人間の身体は、気・血・津液(水) の3つの要素からできているのですが、そのうち気というのは、詰まったり、運動性が低下したりと、すぐに問題を起こします。
ストレスがかかると、まず問題を起こすのがこの気です。気が詰まると、筋肉の硬直や痛み、だるさが発生し、肩・首こり、頭痛といった症状が現れます。
しかしながら、気は、すぐに問題を起こすぶん、解決も比較的容易です。軽いものなら、深呼吸をしたり、ストレッチをしたり、場合によっては、談笑するだけで軽快になったりします。
マッサージや指圧などの手を使う療法は、温泉に浸かるのと同じように、この詰まった気を解きほぐし、動き出させることが、得意です。「ちょっと疲れたな」という場合は、こういった方法で体をゆるめて、ぐっすりと眠るのがいいでしょう。
しかしながら、気が動かない状態が長く続くと、問題が深刻化します。
気を作りだしたり、気が動くエネルギーを供給する仕組みにダメージが及びます。専門的には、気・血・津液の問題から、臓腑の問題へ深化してしまった状態といいます。

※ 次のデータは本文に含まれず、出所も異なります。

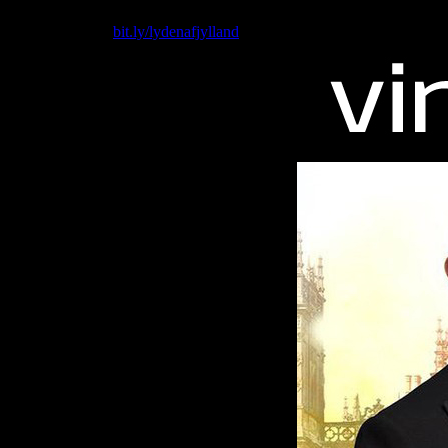
Skriv til os på: virkelighed@protonmail.com
Køb T-shirt her:
bit.ly/lydenafjylland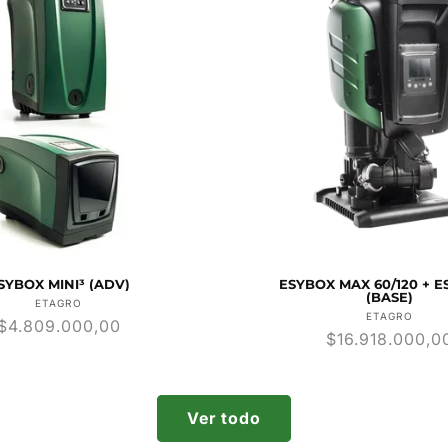
SYBOX MINI³ (ADV)
ESYBOX MAX 60/120 + 
(BASE)
Proveedor:
ETAGRO
Provee
ETAGRO
Precio
$4.809.000,00
Precio
$16.918.000,0
habitual
habitual
Ver todo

このようなときは、マッサージ・指圧、温泉、気分転換などで体をゆるめても、システム的なダメージがあるために、すぐに効果が消えてしまいます。
こうなってしまうと、身体を修理しなくてはなりません。身体を修理する技術に長けている鍼灸の出番です。
例えでいうのなら、「ちょっと疲れたな」のときは、整体やマッサージ。「身体の調子がへんだな」のときは、鍼灸、という感じでしょうか。
もちろん、鍼もマッサージと同じように、気を動かすことも可能です。
いずれにしても、身体の問題は、慢性化する前に手を打った方が、軽く早く解決できることはいうまでもありません。